● **Task statement**
Reproduce the full listing as it stands. Images do not belong in the copy.

● **Excerpted data**
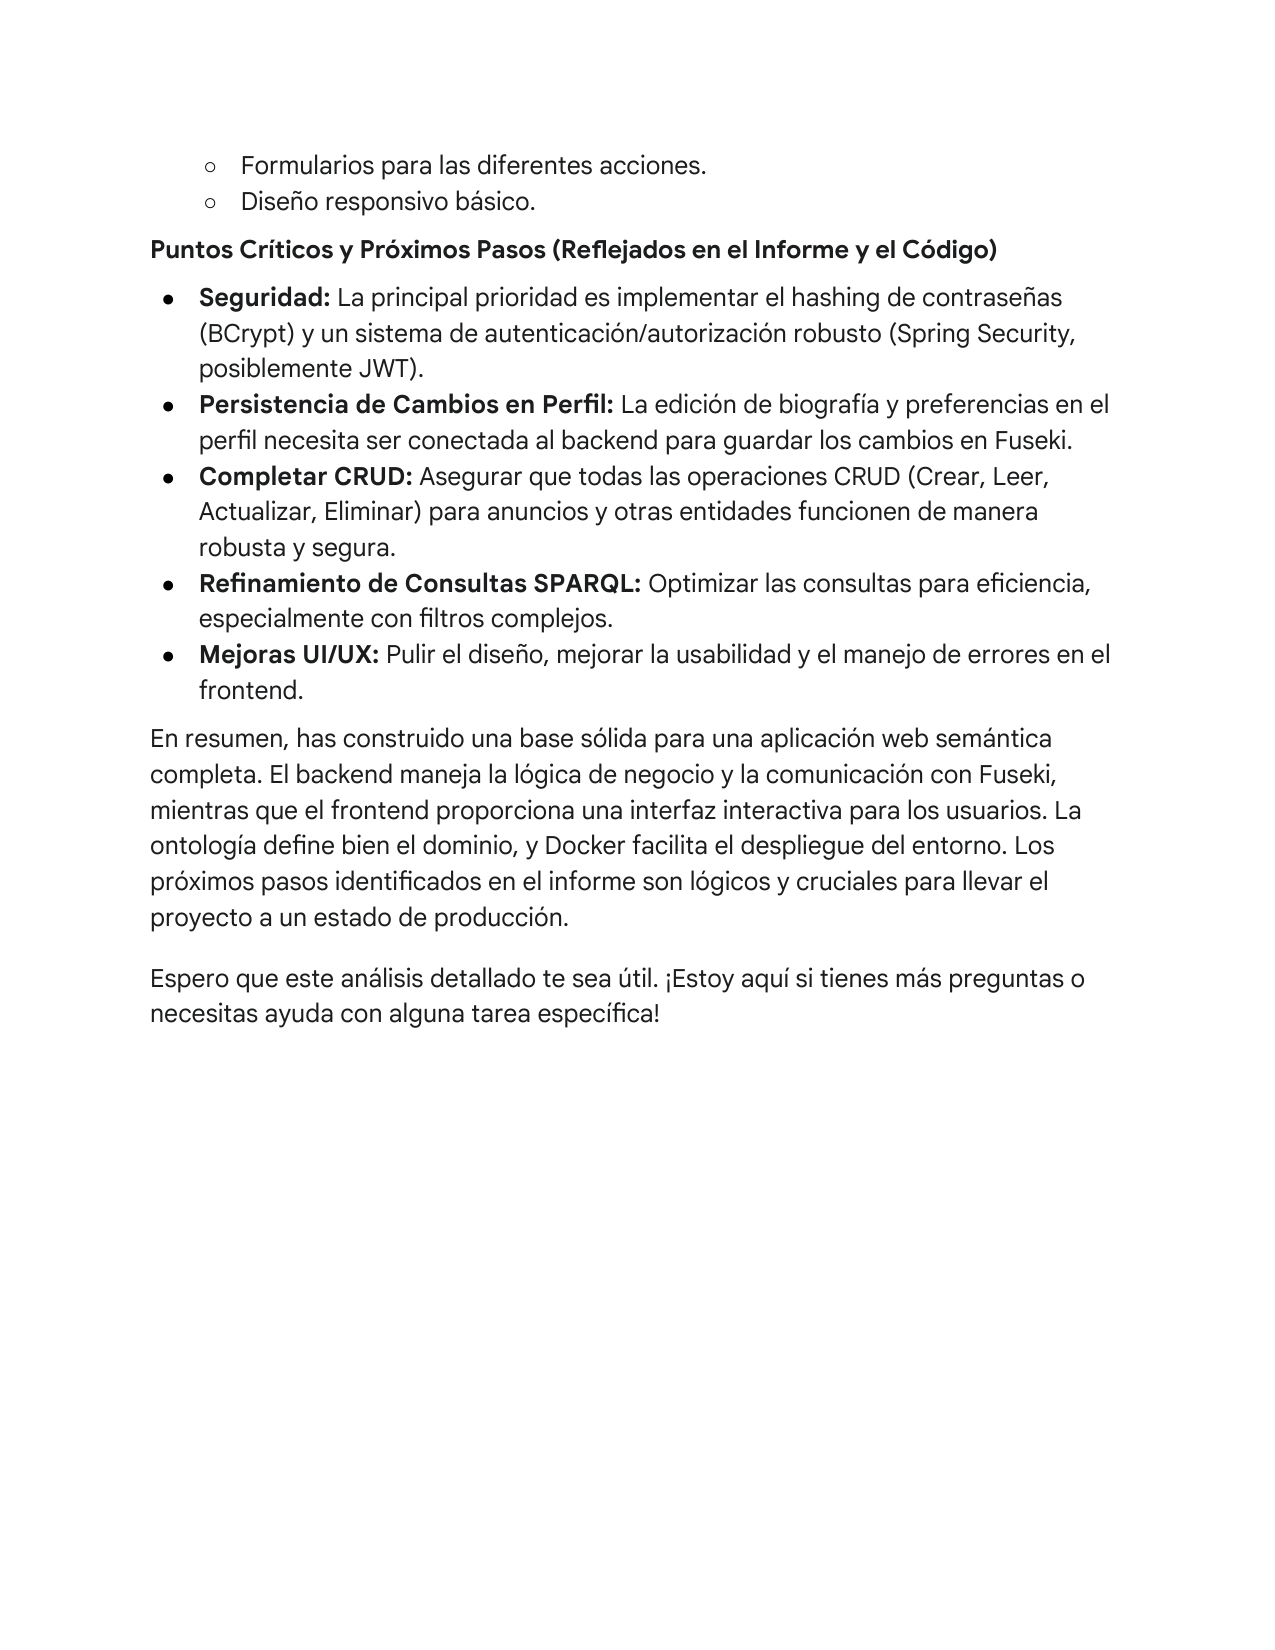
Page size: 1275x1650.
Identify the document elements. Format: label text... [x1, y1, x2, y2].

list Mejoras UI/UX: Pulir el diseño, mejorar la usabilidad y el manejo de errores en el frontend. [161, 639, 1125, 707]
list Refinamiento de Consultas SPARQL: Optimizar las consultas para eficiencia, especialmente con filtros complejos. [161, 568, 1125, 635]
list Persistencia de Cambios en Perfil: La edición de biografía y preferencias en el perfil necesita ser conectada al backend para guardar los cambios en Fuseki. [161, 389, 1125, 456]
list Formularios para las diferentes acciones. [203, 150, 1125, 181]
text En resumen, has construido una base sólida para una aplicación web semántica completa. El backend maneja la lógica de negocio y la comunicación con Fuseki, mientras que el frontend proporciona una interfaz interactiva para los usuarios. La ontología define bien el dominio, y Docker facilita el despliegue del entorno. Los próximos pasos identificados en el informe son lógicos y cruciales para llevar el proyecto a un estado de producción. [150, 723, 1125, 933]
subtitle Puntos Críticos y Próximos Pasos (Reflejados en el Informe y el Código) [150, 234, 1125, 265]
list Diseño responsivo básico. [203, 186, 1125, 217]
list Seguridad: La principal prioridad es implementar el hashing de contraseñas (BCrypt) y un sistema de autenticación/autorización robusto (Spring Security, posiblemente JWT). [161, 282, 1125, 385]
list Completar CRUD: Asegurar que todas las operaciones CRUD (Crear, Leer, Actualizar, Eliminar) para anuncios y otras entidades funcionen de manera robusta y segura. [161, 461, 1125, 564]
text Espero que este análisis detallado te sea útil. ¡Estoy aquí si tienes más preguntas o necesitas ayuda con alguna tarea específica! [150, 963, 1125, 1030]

● **Solution**
Page size: 1275x1650.
Identify the document elements. Format: label text... [x1, y1, x2, y2].

list Mejoras UI/UX: Pulir el diseño, mejorar la usabilidad y el manejo de errores en el frontend. [161, 639, 1125, 707]
list Refinamiento de Consultas SPARQL: Optimizar las consultas para eficiencia, especialmente con filtros complejos. [161, 568, 1125, 635]
list Persistencia de Cambios en Perfil: La edición de biografía y preferencias en el perfil necesita ser conectada al backend para guardar los cambios en Fuseki. [161, 389, 1125, 456]
list Formularios para las diferentes acciones. [203, 150, 1125, 181]
text En resumen, has construido una base sólida para una aplicación web semántica completa. El backend maneja la lógica de negocio y la comunicación con Fuseki, mientras que el frontend proporciona una interfaz interactiva para los usuarios. La ontología define bien el dominio, y Docker facilita el despliegue del entorno. Los próximos pasos identificados en el informe son lógicos y cruciales para llevar el proyecto a un estado de producción. [150, 723, 1125, 933]
subtitle Puntos Críticos y Próximos Pasos (Reflejados en el Informe y el Código) [150, 234, 1125, 265]
list Diseño responsivo básico. [203, 186, 1125, 217]
list Seguridad: La principal prioridad es implementar el hashing de contraseñas (BCrypt) y un sistema de autenticación/autorización robusto (Spring Security, posiblemente JWT). [161, 282, 1125, 385]
list Completar CRUD: Asegurar que todas las operaciones CRUD (Crear, Leer, Actualizar, Eliminar) para anuncios y otras entidades funcionen de manera robusta y segura. [161, 461, 1125, 564]
text Espero que este análisis detallado te sea útil. ¡Estoy aquí si tienes más preguntas o necesitas ayuda con alguna tarea específica! [150, 963, 1125, 1030]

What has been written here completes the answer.